━━━ Data to process

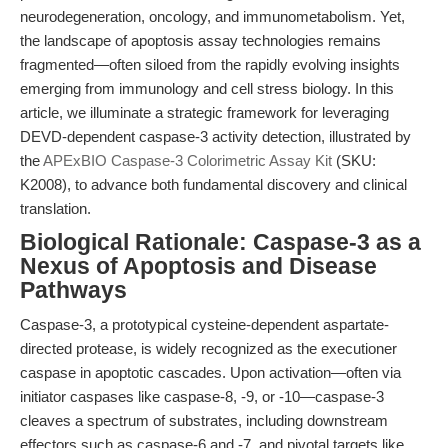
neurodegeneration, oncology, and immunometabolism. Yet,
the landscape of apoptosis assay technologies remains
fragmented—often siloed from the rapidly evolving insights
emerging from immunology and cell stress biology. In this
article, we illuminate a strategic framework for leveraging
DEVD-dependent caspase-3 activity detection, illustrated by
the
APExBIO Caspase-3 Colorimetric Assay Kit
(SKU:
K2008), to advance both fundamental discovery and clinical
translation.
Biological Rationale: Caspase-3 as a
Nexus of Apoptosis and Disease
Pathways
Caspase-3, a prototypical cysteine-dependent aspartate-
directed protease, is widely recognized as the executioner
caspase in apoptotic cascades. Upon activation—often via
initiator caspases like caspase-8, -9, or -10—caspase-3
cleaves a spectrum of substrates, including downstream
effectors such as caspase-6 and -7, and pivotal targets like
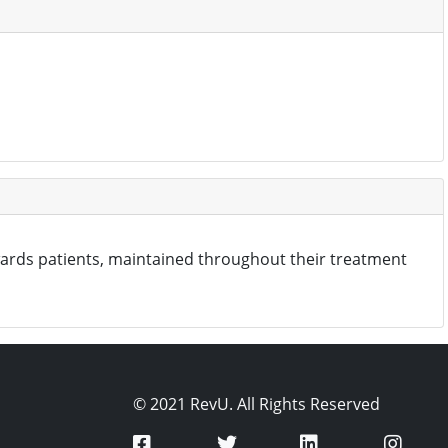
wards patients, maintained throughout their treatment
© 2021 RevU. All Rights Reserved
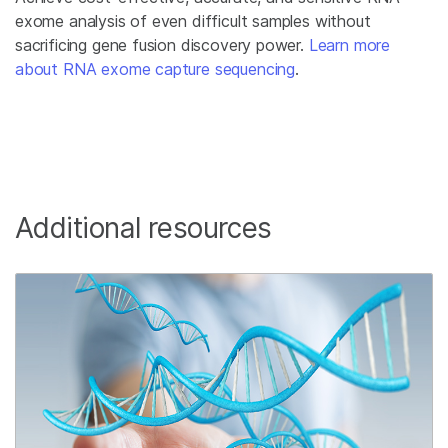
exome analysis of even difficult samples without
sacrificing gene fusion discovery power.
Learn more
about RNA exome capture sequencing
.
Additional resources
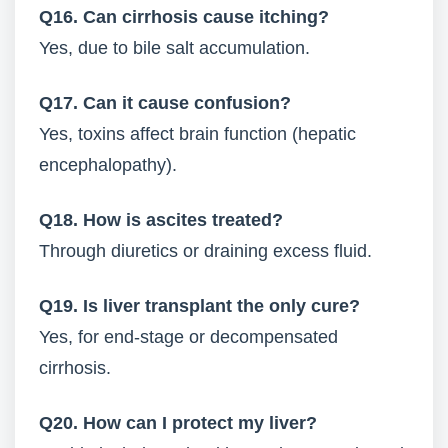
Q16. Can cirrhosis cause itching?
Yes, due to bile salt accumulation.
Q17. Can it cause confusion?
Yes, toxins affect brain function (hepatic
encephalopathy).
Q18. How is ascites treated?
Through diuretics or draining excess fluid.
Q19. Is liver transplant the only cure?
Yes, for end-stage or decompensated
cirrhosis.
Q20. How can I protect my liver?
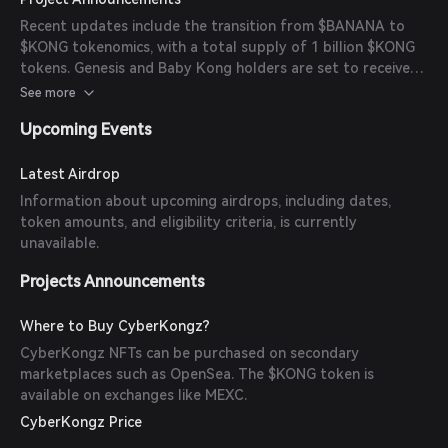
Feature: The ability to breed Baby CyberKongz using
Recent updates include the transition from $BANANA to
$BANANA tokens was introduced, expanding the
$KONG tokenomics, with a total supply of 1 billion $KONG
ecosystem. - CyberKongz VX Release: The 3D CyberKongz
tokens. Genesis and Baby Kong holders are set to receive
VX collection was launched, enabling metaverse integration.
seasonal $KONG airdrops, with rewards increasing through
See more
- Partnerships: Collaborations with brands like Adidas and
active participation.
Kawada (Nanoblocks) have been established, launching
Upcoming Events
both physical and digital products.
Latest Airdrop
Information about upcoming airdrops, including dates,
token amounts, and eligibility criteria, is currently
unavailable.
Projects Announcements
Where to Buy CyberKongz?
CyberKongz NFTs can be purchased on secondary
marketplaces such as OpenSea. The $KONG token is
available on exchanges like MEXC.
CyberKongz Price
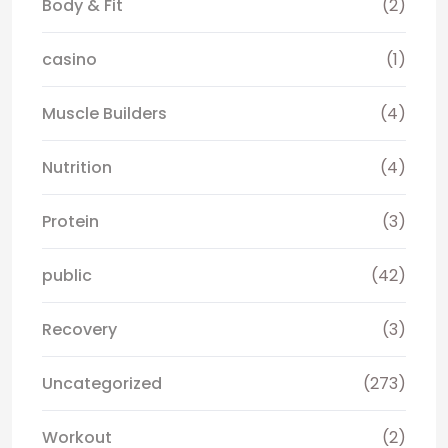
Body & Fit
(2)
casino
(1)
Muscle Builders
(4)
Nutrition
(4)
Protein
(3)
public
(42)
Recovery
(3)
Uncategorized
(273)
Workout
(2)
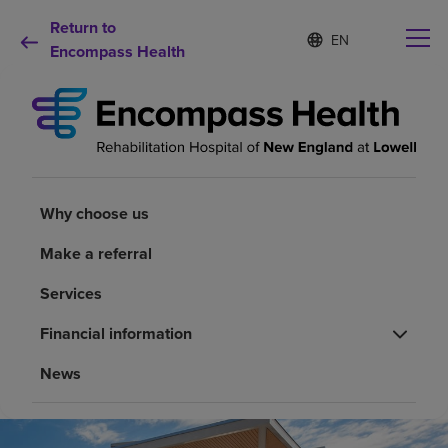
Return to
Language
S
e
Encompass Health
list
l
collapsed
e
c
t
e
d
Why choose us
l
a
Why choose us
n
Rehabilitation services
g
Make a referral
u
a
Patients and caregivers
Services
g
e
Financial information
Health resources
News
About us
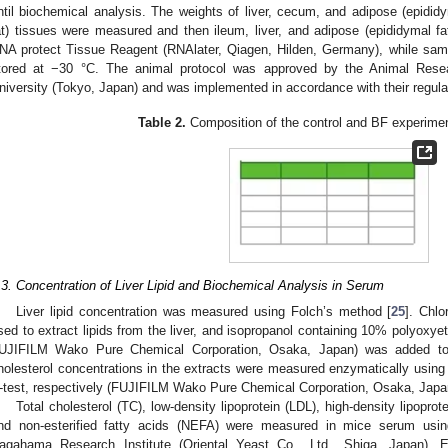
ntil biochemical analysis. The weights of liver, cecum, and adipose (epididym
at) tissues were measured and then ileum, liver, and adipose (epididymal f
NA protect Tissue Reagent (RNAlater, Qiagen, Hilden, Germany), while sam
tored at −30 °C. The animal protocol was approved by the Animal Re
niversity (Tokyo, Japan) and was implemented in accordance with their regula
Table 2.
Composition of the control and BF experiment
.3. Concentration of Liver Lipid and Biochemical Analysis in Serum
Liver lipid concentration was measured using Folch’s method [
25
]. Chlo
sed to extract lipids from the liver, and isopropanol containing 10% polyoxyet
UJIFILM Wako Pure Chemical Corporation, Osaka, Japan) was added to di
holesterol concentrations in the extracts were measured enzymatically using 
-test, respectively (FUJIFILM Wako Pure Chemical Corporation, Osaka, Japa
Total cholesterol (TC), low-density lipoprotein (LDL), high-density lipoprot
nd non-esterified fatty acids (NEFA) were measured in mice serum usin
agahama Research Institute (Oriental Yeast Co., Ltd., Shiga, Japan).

━━━━━━
━━━ Data to process

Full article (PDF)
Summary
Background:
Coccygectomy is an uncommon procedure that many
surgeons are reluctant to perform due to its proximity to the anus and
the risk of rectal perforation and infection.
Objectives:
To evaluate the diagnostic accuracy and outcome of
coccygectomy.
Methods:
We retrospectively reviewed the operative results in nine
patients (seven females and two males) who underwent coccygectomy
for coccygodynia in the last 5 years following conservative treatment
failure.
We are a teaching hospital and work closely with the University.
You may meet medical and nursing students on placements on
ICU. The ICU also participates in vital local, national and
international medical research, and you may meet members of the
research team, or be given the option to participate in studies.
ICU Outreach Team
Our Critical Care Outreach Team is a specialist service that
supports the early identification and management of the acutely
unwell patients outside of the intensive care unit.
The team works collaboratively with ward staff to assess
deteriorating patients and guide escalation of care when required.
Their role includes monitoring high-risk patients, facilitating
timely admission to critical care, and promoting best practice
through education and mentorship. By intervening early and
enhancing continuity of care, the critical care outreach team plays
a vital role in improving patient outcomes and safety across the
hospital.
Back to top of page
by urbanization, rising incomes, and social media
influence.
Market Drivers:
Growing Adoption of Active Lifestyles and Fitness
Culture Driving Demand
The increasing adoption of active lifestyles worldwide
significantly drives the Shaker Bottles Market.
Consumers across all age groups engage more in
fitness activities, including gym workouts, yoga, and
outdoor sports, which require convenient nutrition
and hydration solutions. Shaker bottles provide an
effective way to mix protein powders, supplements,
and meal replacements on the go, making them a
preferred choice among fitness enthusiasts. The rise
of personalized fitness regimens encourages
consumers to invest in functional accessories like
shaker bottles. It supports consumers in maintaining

━━━━━━

**Instructions to follow:** All lines above from the one containing "Our Critical Care" to the one containing "enhancing continuity of" must be repeated exactly, both lines included, and no others.

**Exercise solution:**
Our Critical Care Outreach Team is a specialist service that
supports the early identification and management of the acutely
unwell patients outside of the intensive care unit.
The team works collaboratively with ward staff to assess
deteriorating patients and guide escalation of care when required.
Their role includes monitoring high-risk patients, facilitating
timely admission to critical care, and promoting best practice
through education and mentorship. By intervening early and
enhancing continuity of care, the critical care outreach team plays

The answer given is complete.